An oral abstract presentation at the American Diabetes Association Virtual 81st Scientific Sessions highlighted a cardioprotective benefit of sodium-glucose co-transporter-2 inhibitors.
A study presented at the American Diabetes Association Virtual 81st Scientific Sessions offered a head-to-head comparison of cardiovascular (CV) benefits associated with the use of glucagon-like peptide-1 receptor agonists (GLP-1RA) and sodium-glucose co-transporter-2 inhibitors (SGLT2i).
It is well established that cardiovascular risk is disproportionately higher in individuals with diabetes.
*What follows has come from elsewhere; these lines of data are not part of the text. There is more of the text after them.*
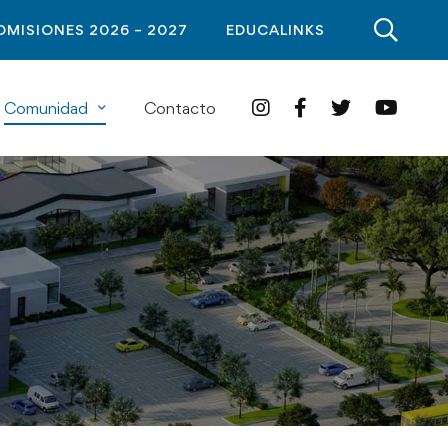
DMISIONES 2026 – 2027
EDUCALINKS
Comunidad
Contacto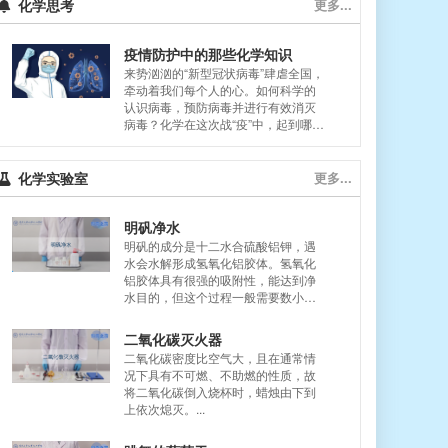
化学思考
更多...
疫情防护中的那些化学知识
来势汹汹的“新型冠状病毒”肆虐全国，
牵动着我们每个人的心。如何科学的
认识病毒，预防病毒并进行有效消灭
病毒？化学在这次战“疫”中，起到哪些
作用？我们从化学的视角，可以了解
哪些知识呢？...
化学实验室
更多...
明矾净水
明矾的成分是十二水合硫酸铝钾，遇
水会水解形成氢氧化铝胶体。氢氧化
铝胶体具有很强的吸附性，能达到净
水目的，但这个过程一般需要数小时
甚至几天。加入小苏打后，碳酸氢根
会促进铝离子水解，迅速产生大量的
二氧化碳灭火器
氢氧化铝沉淀，也就是我们所看到的
二氧化碳密度比空气大，且在通常情
白色絮状物，因此吸附效果非常明
况下具有不可燃、不助燃的性质，故
显。...
将二氧化碳倒入烧杯时，蜡烛由下到
上依次熄灭。...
According to a recent report from the American College of Cardiology/American Heart Association, individuals with diabetes had a 93% higher risk of primary cardiovascular complications among Caucasians and a 139% higher risk among African Americans compared with the non-diabetic population with similar sociodemographic and health status, explained lead study author Christina DeRemer, PharmD, BCPS, BCACP, FASHP, from the University of Florida College of Pharmacy during an oral presentation of the study findings.
“Despite awareness for this elevated cardiovascular risk, until recently higher literature has failed to establish glucose-lowering as means for reducing cardiovascular disease-related events,” DeRemer said.
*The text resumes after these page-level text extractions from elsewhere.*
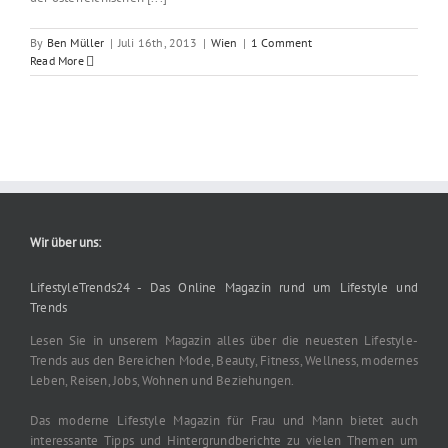
By
Ben Müller
|
Juli 16th, 2013
|
Wien
|
1 Comment
Read More
Wir über uns:
LifestyleTrends24 - Das Online Magazin rund um Lifestyle und
Trends
Lesen Sie in unserem Magazin alles über die neuesten Lifestyle-
Trends aus den Bereichen Mode, Beauty, Fitness, Wellness, modernes
Leben, Reisen, Jobs, Wohnen und Beziehungen.
Das moderne Lifestyle Magazin für Frau und Mann bietet auch
interessante Tipps und Hintergrundberichte zu vielen Themen um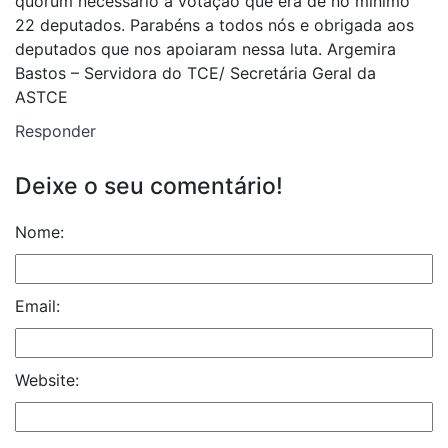
quórum necessário a votação que era de no mínimo
22 deputados. Parabéns a todos nós e obrigada aos
deputados que nos apoiaram nessa luta. Argemira
Bastos – Servidora do TCE/ Secretária Geral da
ASTCE
Responder
Deixe o seu comentário!
Nome:
Email:
Website:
However, emerging data has changed the sequencing of type 2 diabetes medications for patients with established CV disease, elevating the use of SGLT2 inhibitors and GLP-1 RAs in this patient population. “These 2 pharmacologic classes are recommended as second-line therapy following metformin,” DeRemer explained. However, the 2 agents lack direct comparative analyses, which leaves clinicians with a gap in information regarding differentiation.
For the study, the investigators aimed to compare CV benefits associated with the use of GLP-1RAs versus SGLT2 inhibitors as add-on therapies to metformin in adults with type 2 diabetes (T2D) with and without a history of CV complications. Real-world clinical CV benefits were analyzed among 11,911 metformin users with T2D who initiated either GLP-1RA or SGLT2i between March 29 and December 31, 2013. Patients were divided into 2 cohorts: those without a history of CV disease and those with a history of CV disease.
The primary end point was a major cardiovascular composite (MCC), including acute myocardial infarction (MI), hospitalization for congestive heart failure (CHF), and stroke. Patients were followed until the primary end point, end of the study period, study drug discontinuation, or the initiation of another study drug.
According to the results, no difference in the risk of MCC or any secondary end point, which included the individual components of MCC, was observed between GLP-1RA users and SGLT2i users who did not have established CV disease. However, the authors reported significantly lower risks of MCC (HR: 0.67, 95% CI: 0.47-0.97) and CHF (HR: 0.47, 95% CI: 0.28-0.79) among SGLT2i users compared with GLP-1RA users, among those with established CV complications.
DeRemer indicated that data on mortality was not available in this database, which made direct comparisons to other trials challenging. In both cohorts, there were no differences in age between users of SGTL2 inhibitors and GLP-1RA; however, participants who received SGTL2 inhibitors were more likely to be male and to live in the southern region of the United States.
Over time, more criteria have added to clarify of the use of SGLT2 inhibitors and GLP-1 RAs, specifically in chronic kidney disease (CKD) or congestive heart failure populations, DeRemer explained. However, a lack of clear distinction for use continues due to the lack of head-to-head trials.
“Our trial shows no difference in use between SGLT2 inhibitors and GLP-1 receptor agonists for major cardiovascular composite being stroke, myocardial infarction, and congestive heart failure in patients without established cardiovascular disease,” she concluded.
However, the findings align with information from randomized controlled trials compared with placebo, and adjustments in guidelines that suggest patients with established congestive heart failure should be treated with SGLT2 inhibitors as the first option when compared with GLP-1 RAs, DeRemer added.